▼▼▼
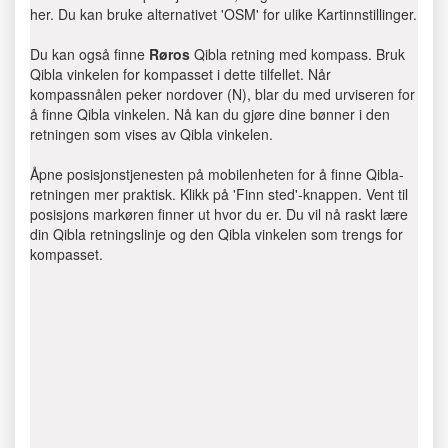
her. Du kan bruke alternativet 'OSM' for ulike Kartinnstillinger.
Du kan også finne
Røros
Qibla retning med kompass. Bruk
Qibla vinkelen for kompasset i dette tilfellet. Når
kompassnålen peker nordover (N), blar du med urviseren for
å finne Qibla vinkelen. Nå kan du gjøre dine bønner i den
retningen som vises av Qibla vinkelen.
Åpne posisjonstjenesten på mobilenheten for å finne Qibla-
retningen mer praktisk. Klikk på 'Finn sted'-knappen. Vent til
posisjons markøren finner ut hvor du er. Du vil nå raskt lære
din Qibla retningslinje og den Qibla vinkelen som trengs for
kompasset.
▲▲▲
(EXERCISE AIM):
Look through the entries for the string "Qibla". Every line that has it belongs in the answer.

(EXERCISE RESULT):
Qibla retning med kompass. Bruk
Qibla vinkelen for kompasset i dette tilfellet. Når
å finne Qibla vinkelen. Nå kan du gjøre dine bønner i den
retningen som vises av Qibla vinkelen.
Åpne posisjonstjenesten på mobilenheten for å finne Qibla-
din Qibla retningslinje og den Qibla vinkelen som trengs for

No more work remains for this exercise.